The chairman of Tesla Motors, Elon Musk, who cofounded PayPal and also chairs the rapidly growing solar-energy company Solar City, expects Tesla to be worth billions someday. (He and other investors, including the Google boys, Jeff Skoll, and Steve Westly, have already sunk more than $100 million into it.) In a company slide show that emphasizes how critical Tesla believes its role in the new economy will be, the closing quote is from Sheikh Ahmed Zaki Yamani, the former Saudi oil minister: “The Stone Age came to an end not for a lack of stones. And the Oil Age will come to an end not for a lack of oil.” If Tesla had its way, the biofuel age wouldn’t even have a chance to begin.

The UC/BP deal was supposed to have been signed by last August, but as of press time, it remained stalled in negotiations. Protesters have continued to organize rallies and started distributing free T-shirts that say, “I didn’t enroll in UC/BP.” The UC administration said the deal was merely hitting bureaucratic speed bumps, but some observers wondered if the delays resulted from BP’s asking for more patent rights than UC was willing to give. Professor Keasling, meanwhile, has resigned from the lab’s management team to focus on running the DOE lab. Somerville is still slated to direct the EBI; to prevent conflicts of interest, he has resigned as an officer of his biotech companies, including LS9 (though he retains some investments in their stock, which the university apparently has no problem with).

Only time will tell if next-generation biofuels will be remembered as a savior, an overhyped concept, or a source of pollution tacked onto a long list of other bad options. But one thing seems clear: the potential negatives of a biofuels economy, alongside the alternatives that bio-fuels may eclipse, should ensure that UC, the public, and the media keep vigilant tabs to ensure that the research coming out of the UC/BP lab actually greens the planet—not just the pocketbooks of the major players. If biofuels go the way of DDT or leaded gasoline, Berkeley could well end up on the wrong side of history. For now, all the players seem well intentioned. But as the lab’s ethics overseer, Dean Kammen, tells me, “The risks are large, and greed is a real problem.”

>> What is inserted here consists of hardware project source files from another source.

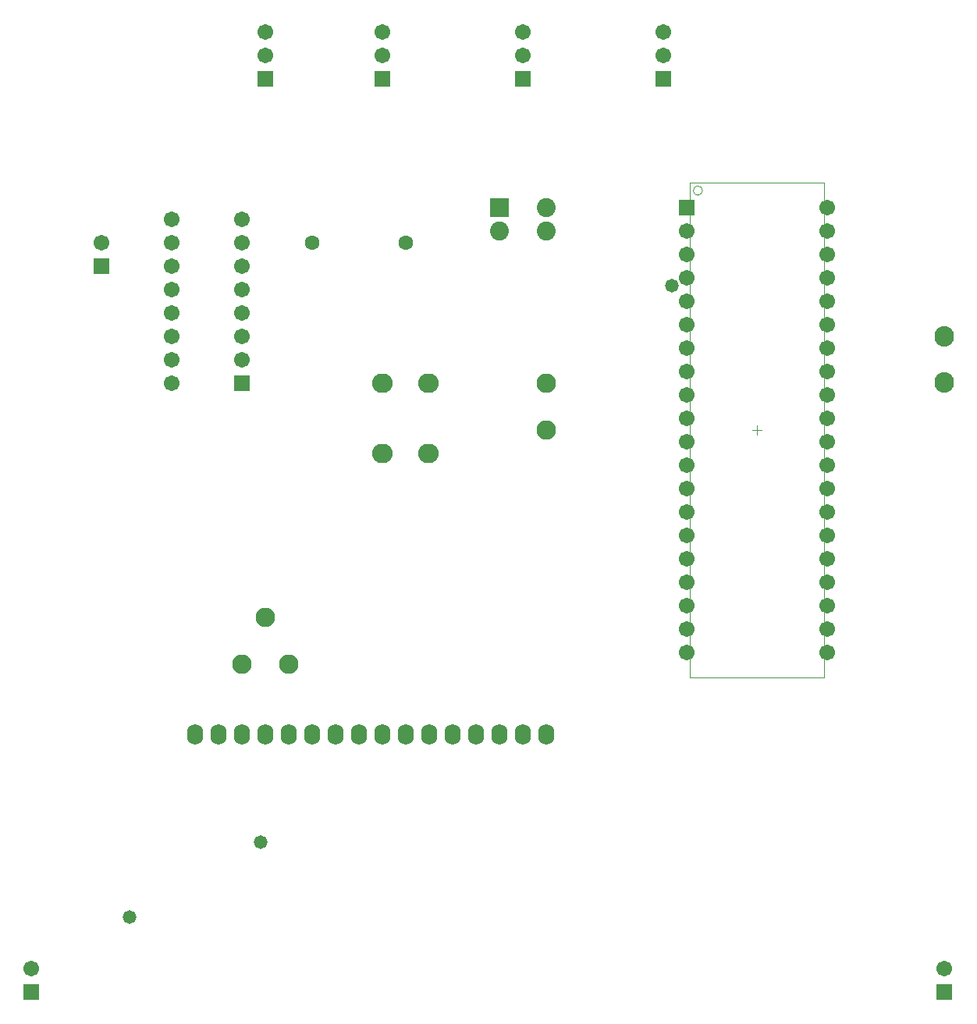
<source format=gts>
G04*
G04 #@! TF.GenerationSoftware,Altium Limited,Altium Designer,22.0.2 (36)*
G04*
G04 Layer_Color=8388736*
%FSLAX25Y25*%
%MOIN*%
G70*
G04*
G04 #@! TF.SameCoordinates,814A3CDE-6894-4AC5-8A30-7A96F4401CB6*
G04*
G04*
G04 #@! TF.FilePolarity,Negative*
G04*
G01*
G75*
%ADD16C,0.00394*%
%ADD17R,0.06706X0.06706*%
%ADD18C,0.06706*%
%ADD19R,0.06706X0.06706*%
%ADD20O,0.08300X0.08800*%
%ADD21O,0.06800X0.08800*%
%ADD22O,0.08800X0.08300*%
%ADD23C,0.08300*%
%ADD24C,0.06706*%
%ADD25R,0.06706X0.06706*%
%ADD26C,0.06312*%
%ADD27C,0.08083*%
%ADD28R,0.08083X0.08083*%
%ADD29C,0.05800*%
D16*
X566772Y472165D02*
G03*
X566772Y472165I-1969J0D01*
G01*
X561260Y264291D02*
Y475709D01*
X618740Y264291D02*
Y475709D01*
X561260D02*
X618740D01*
X561260Y264291D02*
X618740D01*
X588032Y370000D02*
X591969D01*
X590000Y368032D02*
Y371969D01*
D17*
X380000Y520000D02*
D03*
X430000D02*
D03*
X490000D02*
D03*
X550000D02*
D03*
X280000Y130000D02*
D03*
X670000D02*
D03*
X310000Y440000D02*
D03*
D18*
X380000Y530000D02*
D03*
Y540000D02*
D03*
X430000Y530000D02*
D03*
Y540000D02*
D03*
X490000Y530000D02*
D03*
Y540000D02*
D03*
X550000Y530000D02*
D03*
Y540000D02*
D03*
X560000Y455000D02*
D03*
Y445000D02*
D03*
Y435000D02*
D03*
Y425000D02*
D03*
Y415000D02*
D03*
Y405000D02*
D03*
Y395000D02*
D03*
Y385000D02*
D03*
Y375000D02*
D03*
Y365000D02*
D03*
Y355000D02*
D03*
Y345000D02*
D03*
Y335000D02*
D03*
Y325000D02*
D03*
Y315000D02*
D03*
Y305000D02*
D03*
Y295000D02*
D03*
Y285000D02*
D03*
Y275000D02*
D03*
X620000Y465000D02*
D03*
Y455000D02*
D03*
Y445000D02*
D03*
Y435000D02*
D03*
Y425000D02*
D03*
Y415000D02*
D03*
Y405000D02*
D03*
Y395000D02*
D03*
Y385000D02*
D03*
Y375000D02*
D03*
Y365000D02*
D03*
Y355000D02*
D03*
Y345000D02*
D03*
Y335000D02*
D03*
Y325000D02*
D03*
Y315000D02*
D03*
Y305000D02*
D03*
Y295000D02*
D03*
Y285000D02*
D03*
Y275000D02*
D03*
X280000Y140000D02*
D03*
X670000D02*
D03*
X310000Y450000D02*
D03*
D19*
X560000Y465000D02*
D03*
D20*
X670000Y410000D02*
D03*
Y390315D02*
D03*
D21*
X400000Y240000D02*
D03*
X410000D02*
D03*
X420000D02*
D03*
X390000D02*
D03*
X360000D02*
D03*
X370000D02*
D03*
X380000D02*
D03*
X430000D02*
D03*
X480000D02*
D03*
X490000D02*
D03*
X500000D02*
D03*
X470000D02*
D03*
X440000D02*
D03*
X450000D02*
D03*
X460000D02*
D03*
X350000D02*
D03*
D22*
X430000Y390000D02*
D03*
X449685D02*
D03*
X430000Y360000D02*
D03*
X449685D02*
D03*
D23*
X500000Y370000D02*
D03*
Y390000D02*
D03*
X390000Y270000D02*
D03*
X380000Y290000D02*
D03*
X370000Y270000D02*
D03*
D24*
X340000Y460000D02*
D03*
Y450000D02*
D03*
Y440000D02*
D03*
Y430000D02*
D03*
Y420000D02*
D03*
Y410000D02*
D03*
Y400000D02*
D03*
Y390000D02*
D03*
X370000Y460000D02*
D03*
Y450000D02*
D03*
Y440000D02*
D03*
Y430000D02*
D03*
Y420000D02*
D03*
Y410000D02*
D03*
Y400000D02*
D03*
D25*
Y390000D02*
D03*
D26*
X400000Y450000D02*
D03*
X440000D02*
D03*
D27*
X480000Y455000D02*
D03*
X500000D02*
D03*
Y465000D02*
D03*
D28*
X480000D02*
D03*
D29*
X322000Y162000D02*
D03*
X553600Y431500D02*
D03*
X378000Y194000D02*
D03*
M02*

</source>
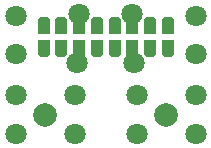
<source format=gbr>
%TF.GenerationSoftware,KiCad,Pcbnew,8.0.1-unknown-202403172319~81f55dfc9c~ubuntu22.04.1*%
%TF.CreationDate,2024-03-29T18:38:33+00:00*%
%TF.ProjectId,DRY_ELECTRODES,4452595f-454c-4454-9354-524f4445532e,1.0*%
%TF.SameCoordinates,Original*%
%TF.FileFunction,Soldermask,Top*%
%TF.FilePolarity,Negative*%
%FSLAX46Y46*%
G04 Gerber Fmt 4.6, Leading zero omitted, Abs format (unit mm)*
G04 Created by KiCad (PCBNEW 8.0.1-unknown-202403172319~81f55dfc9c~ubuntu22.04.1) date 2024-03-29 18:38:33*
%MOMM*%
%LPD*%
G01*
G04 APERTURE LIST*
G04 Aperture macros list*
%AMFreePoly0*
4,1,13,0.345671,0.480970,0.426777,0.426777,0.480970,0.345671,0.500000,0.250000,0.500000,-0.900000,-0.500000,-0.900000,-0.500000,0.250000,-0.480970,0.345671,-0.426777,0.426777,-0.345671,0.480970,-0.250000,0.500000,0.250000,0.500000,0.345671,0.480970,0.345671,0.480970,$1*%
G04 Aperture macros list end*
%ADD10FreePoly0,180.000000*%
%ADD11FreePoly0,0.000000*%
%ADD12C,1.800000*%
%ADD13C,2.000000*%
G04 APERTURE END LIST*
D10*
%TO.C,J14*%
X32250000Y-31500000D03*
%TD*%
D11*
%TO.C,J4*%
X29250000Y-29100000D03*
%TD*%
D10*
%TO.C,J9*%
X24750000Y-31500000D03*
%TD*%
D11*
%TO.C,J2*%
X26250000Y-29100000D03*
%TD*%
D10*
%TO.C,J12*%
X29250000Y-31500000D03*
%TD*%
%TO.C,J13*%
X30750000Y-31500000D03*
%TD*%
%TO.C,J16*%
X35250000Y-31500000D03*
%TD*%
D11*
%TO.C,J1*%
X24750000Y-29100000D03*
%TD*%
D10*
%TO.C,J10*%
X26250000Y-31500000D03*
%TD*%
%TO.C,J15*%
X33750000Y-31500000D03*
%TD*%
D11*
%TO.C,J5*%
X30750000Y-29100000D03*
%TD*%
%TO.C,J7*%
X33750000Y-29100000D03*
%TD*%
%TO.C,J3*%
X27750000Y-29100000D03*
%TD*%
D10*
%TO.C,J11*%
X27750000Y-31500000D03*
%TD*%
D11*
%TO.C,J6*%
X32250000Y-29100000D03*
%TD*%
%TO.C,J8*%
X35250000Y-29100000D03*
%TD*%
D12*
%TO.C,J20*%
X27375000Y-35250000D03*
%TD*%
%TO.C,J23*%
X37625000Y-28500000D03*
%TD*%
%TO.C,J30*%
X32400000Y-32500000D03*
%TD*%
D13*
%TO.C,I4*%
X35125000Y-36875000D03*
%TD*%
D12*
%TO.C,J27*%
X27600000Y-32500000D03*
%TD*%
D13*
%TO.C,I3*%
X24875000Y-36875000D03*
%TD*%
D12*
%TO.C,J25*%
X22375000Y-35250000D03*
%TD*%
%TO.C,J31*%
X37625000Y-38500000D03*
%TD*%
%TO.C,J29*%
X32625000Y-38500000D03*
%TD*%
%TO.C,J32*%
X37625000Y-35250000D03*
%TD*%
%TO.C,J18*%
X22375000Y-28500000D03*
%TD*%
%TO.C,J22*%
X32250000Y-28375000D03*
%TD*%
%TO.C,J19*%
X27750000Y-28375000D03*
%TD*%
%TO.C,J21*%
X32625000Y-35250000D03*
%TD*%
%TO.C,J26*%
X22375000Y-38500000D03*
%TD*%
%TO.C,J17*%
X22375000Y-31750000D03*
%TD*%
%TO.C,J28*%
X27375000Y-38500000D03*
%TD*%
%TO.C,J24*%
X37625000Y-31750000D03*
%TD*%
M02*

</source>
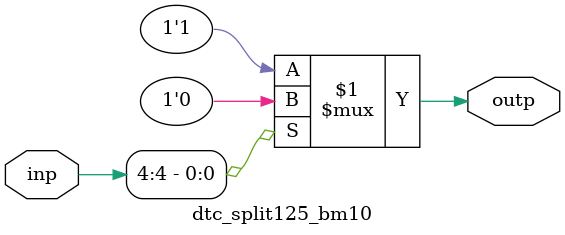
<source format=v>
module dtc_split125_bm10 (
	input  wire [5-1:0] inp,
	output wire [1-1:0] outp
);


	assign outp = (inp[4]) ? 1'b0 : 1'b1;

endmodule
</source>
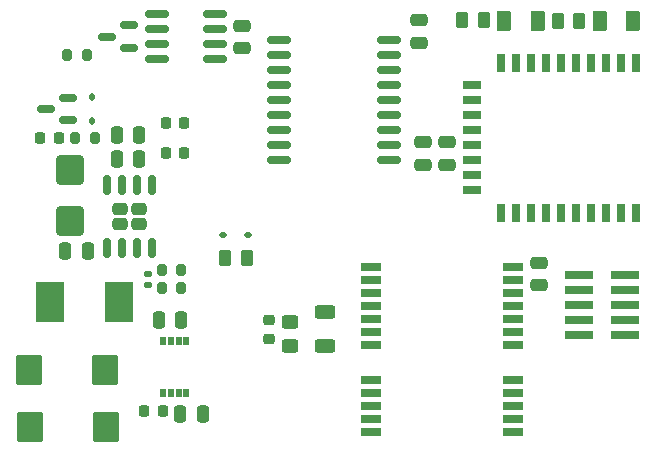
<source format=gbr>
%TF.GenerationSoftware,KiCad,Pcbnew,7.0.6-7.0.6~ubuntu23.04.1*%
%TF.CreationDate,2023-07-25T15:56:09+03:00*%
%TF.ProjectId,nrf52840_dev,6e726635-3238-4343-905f-6465762e6b69,rev?*%
%TF.SameCoordinates,Original*%
%TF.FileFunction,Paste,Top*%
%TF.FilePolarity,Positive*%
%FSLAX46Y46*%
G04 Gerber Fmt 4.6, Leading zero omitted, Abs format (unit mm)*
G04 Created by KiCad (PCBNEW 7.0.6-7.0.6~ubuntu23.04.1) date 2023-07-25 15:56:09*
%MOMM*%
%LPD*%
G01*
G04 APERTURE LIST*
G04 Aperture macros list*
%AMRoundRect*
0 Rectangle with rounded corners*
0 $1 Rounding radius*
0 $2 $3 $4 $5 $6 $7 $8 $9 X,Y pos of 4 corners*
0 Add a 4 corners polygon primitive as box body*
4,1,4,$2,$3,$4,$5,$6,$7,$8,$9,$2,$3,0*
0 Add four circle primitives for the rounded corners*
1,1,$1+$1,$2,$3*
1,1,$1+$1,$4,$5*
1,1,$1+$1,$6,$7*
1,1,$1+$1,$8,$9*
0 Add four rect primitives between the rounded corners*
20,1,$1+$1,$2,$3,$4,$5,0*
20,1,$1+$1,$4,$5,$6,$7,0*
20,1,$1+$1,$6,$7,$8,$9,0*
20,1,$1+$1,$8,$9,$2,$3,0*%
G04 Aperture macros list end*
%ADD10RoundRect,0.250000X-0.475000X0.250000X-0.475000X-0.250000X0.475000X-0.250000X0.475000X0.250000X0*%
%ADD11RoundRect,0.225000X0.225000X0.250000X-0.225000X0.250000X-0.225000X-0.250000X0.225000X-0.250000X0*%
%ADD12R,0.800000X1.500000*%
%ADD13R,1.500000X0.800000*%
%ADD14RoundRect,0.250000X-0.375000X-0.625000X0.375000X-0.625000X0.375000X0.625000X-0.375000X0.625000X0*%
%ADD15RoundRect,0.200000X-0.200000X-0.275000X0.200000X-0.275000X0.200000X0.275000X-0.200000X0.275000X0*%
%ADD16R,0.480000X0.800000*%
%ADD17R,2.400000X0.740000*%
%ADD18RoundRect,0.250000X-0.625000X0.312500X-0.625000X-0.312500X0.625000X-0.312500X0.625000X0.312500X0*%
%ADD19RoundRect,0.250000X0.395000X-0.255000X0.395000X0.255000X-0.395000X0.255000X-0.395000X-0.255000X0*%
%ADD20RoundRect,0.150000X0.150000X-0.662500X0.150000X0.662500X-0.150000X0.662500X-0.150000X-0.662500X0*%
%ADD21RoundRect,0.250000X0.250000X0.475000X-0.250000X0.475000X-0.250000X-0.475000X0.250000X-0.475000X0*%
%ADD22RoundRect,0.112500X0.187500X0.112500X-0.187500X0.112500X-0.187500X-0.112500X0.187500X-0.112500X0*%
%ADD23RoundRect,0.250000X0.875000X1.025000X-0.875000X1.025000X-0.875000X-1.025000X0.875000X-1.025000X0*%
%ADD24RoundRect,0.250000X0.475000X-0.250000X0.475000X0.250000X-0.475000X0.250000X-0.475000X-0.250000X0*%
%ADD25RoundRect,0.250000X0.450000X-0.325000X0.450000X0.325000X-0.450000X0.325000X-0.450000X-0.325000X0*%
%ADD26RoundRect,0.250000X-0.250000X-0.475000X0.250000X-0.475000X0.250000X0.475000X-0.250000X0.475000X0*%
%ADD27RoundRect,0.150000X0.825000X0.150000X-0.825000X0.150000X-0.825000X-0.150000X0.825000X-0.150000X0*%
%ADD28RoundRect,0.225000X-0.250000X0.225000X-0.250000X-0.225000X0.250000X-0.225000X0.250000X0.225000X0*%
%ADD29RoundRect,0.250000X0.262500X0.450000X-0.262500X0.450000X-0.262500X-0.450000X0.262500X-0.450000X0*%
%ADD30R,2.413000X3.429000*%
%ADD31RoundRect,0.150000X0.587500X0.150000X-0.587500X0.150000X-0.587500X-0.150000X0.587500X-0.150000X0*%
%ADD32RoundRect,0.112500X-0.112500X0.187500X-0.112500X-0.187500X0.112500X-0.187500X0.112500X0.187500X0*%
%ADD33RoundRect,0.140000X0.170000X-0.140000X0.170000X0.140000X-0.170000X0.140000X-0.170000X-0.140000X0*%
%ADD34RoundRect,0.250000X-0.900000X1.000000X-0.900000X-1.000000X0.900000X-1.000000X0.900000X1.000000X0*%
%ADD35RoundRect,0.150000X-0.875000X-0.150000X0.875000X-0.150000X0.875000X0.150000X-0.875000X0.150000X0*%
%ADD36R,1.800000X0.750000*%
G04 APERTURE END LIST*
D10*
%TO.C,C2*%
X161670000Y-91850000D03*
X161670000Y-93750000D03*
%TD*%
D11*
%TO.C,C3*%
X139435000Y-92740000D03*
X137885000Y-92740000D03*
%TD*%
D12*
%TO.C,U1*%
X177695000Y-85111000D03*
X176425000Y-85111000D03*
X175155000Y-85111000D03*
X173885000Y-85111000D03*
X172615000Y-85111000D03*
X171345000Y-85111000D03*
X170075000Y-85111000D03*
X168805000Y-85111000D03*
X167535000Y-85111000D03*
X166265000Y-85111000D03*
D13*
X163796000Y-87010000D03*
X163796000Y-88280000D03*
X163796000Y-89550000D03*
X163796000Y-90820000D03*
X163796000Y-92090000D03*
X163796000Y-93360000D03*
X163796000Y-94630000D03*
X163796000Y-95900000D03*
D12*
X166265000Y-97849000D03*
X167535000Y-97849000D03*
X168805000Y-97849000D03*
X170075000Y-97849000D03*
X171345000Y-97849000D03*
X172615000Y-97849000D03*
X173885000Y-97849000D03*
X175155000Y-97849000D03*
X176425000Y-97849000D03*
X177695000Y-97849000D03*
%TD*%
D14*
%TO.C,D1*%
X166550000Y-81530000D03*
X169350000Y-81530000D03*
%TD*%
D11*
%TO.C,C20*%
X137605000Y-114580000D03*
X136055000Y-114580000D03*
%TD*%
D14*
%TO.C,D2*%
X174600000Y-81550000D03*
X177400000Y-81550000D03*
%TD*%
D15*
%TO.C,R3*%
X129540000Y-84460000D03*
X131190000Y-84460000D03*
%TD*%
D16*
%TO.C,U4*%
X139625000Y-108645000D03*
X138975000Y-108645000D03*
X138325000Y-108645000D03*
X137675000Y-108645000D03*
X137675000Y-113095000D03*
X138325000Y-113095000D03*
X138975000Y-113095000D03*
X139625000Y-113095000D03*
%TD*%
D17*
%TO.C,J3*%
X172880000Y-103040000D03*
X176780000Y-103040000D03*
X172880000Y-104310000D03*
X176780000Y-104310000D03*
X172880000Y-105580000D03*
X176780000Y-105580000D03*
X172880000Y-106850000D03*
X176780000Y-106850000D03*
X172880000Y-108120000D03*
X176780000Y-108120000D03*
%TD*%
D18*
%TO.C,R40*%
X151360000Y-106170000D03*
X151360000Y-109095000D03*
%TD*%
D19*
%TO.C,U3*%
X134027500Y-98742500D03*
X135627500Y-98742500D03*
X134027500Y-97482500D03*
X135627500Y-97482500D03*
D20*
X132922500Y-100750000D03*
X134192500Y-100750000D03*
X135462500Y-100750000D03*
X136732500Y-100750000D03*
X136732500Y-95475000D03*
X135462500Y-95475000D03*
X134192500Y-95475000D03*
X132922500Y-95475000D03*
%TD*%
D15*
%TO.C,R28*%
X137525000Y-104180000D03*
X139175000Y-104180000D03*
%TD*%
D21*
%TO.C,C14*%
X131250000Y-101030000D03*
X129350000Y-101030000D03*
%TD*%
D22*
%TO.C,D4*%
X144850000Y-99655000D03*
X142750000Y-99655000D03*
%TD*%
D11*
%TO.C,C4*%
X139455000Y-90240000D03*
X137905000Y-90240000D03*
%TD*%
D10*
%TO.C,C6*%
X144370000Y-81950000D03*
X144370000Y-83850000D03*
%TD*%
D23*
%TO.C,C16*%
X132690000Y-111090000D03*
X126290000Y-111090000D03*
%TD*%
D24*
%TO.C,C49*%
X169450000Y-103950000D03*
X169450000Y-102050000D03*
%TD*%
D11*
%TO.C,C11*%
X128810000Y-91510000D03*
X127260000Y-91510000D03*
%TD*%
D25*
%TO.C,L2*%
X148390000Y-109090000D03*
X148390000Y-107040000D03*
%TD*%
D26*
%TO.C,C12*%
X133722500Y-91230000D03*
X135622500Y-91230000D03*
%TD*%
D27*
%TO.C,U5*%
X142070000Y-84800000D03*
X142070000Y-83530000D03*
X142070000Y-82260000D03*
X142070000Y-80990000D03*
X137120000Y-80990000D03*
X137120000Y-82260000D03*
X137120000Y-83530000D03*
X137120000Y-84800000D03*
%TD*%
D28*
%TO.C,C40*%
X146640000Y-106910000D03*
X146640000Y-108460000D03*
%TD*%
D10*
%TO.C,C1*%
X159650000Y-91850000D03*
X159650000Y-93750000D03*
%TD*%
D29*
%TO.C,R4*%
X144725000Y-101625000D03*
X142900000Y-101625000D03*
%TD*%
D30*
%TO.C,L1*%
X128055000Y-105340000D03*
X133890000Y-105340000D03*
%TD*%
D29*
%TO.C,R2*%
X172892500Y-81550000D03*
X171067500Y-81550000D03*
%TD*%
D31*
%TO.C,D3*%
X134790000Y-83840000D03*
X134790000Y-81940000D03*
X132915000Y-82890000D03*
%TD*%
D15*
%TO.C,R29*%
X137535000Y-102630000D03*
X139185000Y-102630000D03*
%TD*%
D29*
%TO.C,R1*%
X164782500Y-81440000D03*
X162957500Y-81440000D03*
%TD*%
D32*
%TO.C,D18*%
X131620000Y-87970000D03*
X131620000Y-90070000D03*
%TD*%
D33*
%TO.C,C15*%
X136340000Y-103920000D03*
X136340000Y-102960000D03*
%TD*%
D23*
%TO.C,C17*%
X132790000Y-115950000D03*
X126390000Y-115950000D03*
%TD*%
D26*
%TO.C,C13*%
X133722500Y-93260000D03*
X135622500Y-93260000D03*
%TD*%
D34*
%TO.C,D19*%
X129772500Y-94190000D03*
X129772500Y-98490000D03*
%TD*%
D15*
%TO.C,R27*%
X130210000Y-91470000D03*
X131860000Y-91470000D03*
%TD*%
D35*
%TO.C,U2*%
X147440000Y-83190000D03*
X147440000Y-84460000D03*
X147440000Y-85730000D03*
X147440000Y-87000000D03*
X147440000Y-88270000D03*
X147440000Y-89540000D03*
X147440000Y-90810000D03*
X147440000Y-92080000D03*
X147440000Y-93350000D03*
X156740000Y-93350000D03*
X156740000Y-92080000D03*
X156740000Y-90810000D03*
X156740000Y-89540000D03*
X156740000Y-88270000D03*
X156740000Y-87000000D03*
X156740000Y-85730000D03*
X156740000Y-84460000D03*
X156740000Y-83190000D03*
%TD*%
D24*
%TO.C,C5*%
X159300000Y-83410000D03*
X159300000Y-81510000D03*
%TD*%
D26*
%TO.C,C19*%
X139120000Y-114810000D03*
X141020000Y-114810000D03*
%TD*%
D31*
%TO.C,Q5*%
X129615000Y-89960000D03*
X129615000Y-88060000D03*
X127740000Y-89010000D03*
%TD*%
D21*
%TO.C,C18*%
X139190000Y-106920000D03*
X137290000Y-106920000D03*
%TD*%
D36*
%TO.C,U17*%
X155250000Y-102380000D03*
X155250000Y-103480000D03*
X155250000Y-104580000D03*
X155250000Y-105680000D03*
X155250000Y-106780000D03*
X155250000Y-107880000D03*
X155250000Y-108980000D03*
X155250000Y-111980000D03*
X155250000Y-113080000D03*
X155250000Y-114180000D03*
X155250000Y-115280000D03*
X155250000Y-116380000D03*
X167250000Y-116380000D03*
X167250000Y-115280000D03*
X167250000Y-114180000D03*
X167250000Y-113080000D03*
X167250000Y-111980000D03*
X167250000Y-108980000D03*
X167250000Y-107880000D03*
X167250000Y-106780000D03*
X167250000Y-105680000D03*
X167250000Y-104580000D03*
X167250000Y-103480000D03*
X167250000Y-102380000D03*
%TD*%
M02*

</source>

Keasling and Somerville seem to maintain at least a semblance of healthy skepticism about biofuels and big-oil funding. They realize BP doesn’t have the best environmental record, but, says Keasling, “We have to help them do better.” Both professors also point out that even if the cellulosic technology they obsess about evolves rapidly for cars, other technologies—solar, wind, battery-electric, hydroelectric—will have to come into play to make a real dent in our carbon footprint. “Our best opportunity is conservation,” Somerville says during a ride in his Honda hybrid. “We’ve got about 40 years left of oil, 60 of natural gas. There’s no time to waste.”

The DOE is optimistic about a cellulosic biofuel economy: it has set a goal of making the fuels cost-competitive by 2012. But neither Keasling nor Somerville is willing to risk any firm speculation about when these fuels might reach the market. “Look, we have a lot of work to do,” admits Keasling at the close of our interview. “And to be honest, we could be a long way off from success.”

Jaimal Yogis is a San Francisco contributing writer.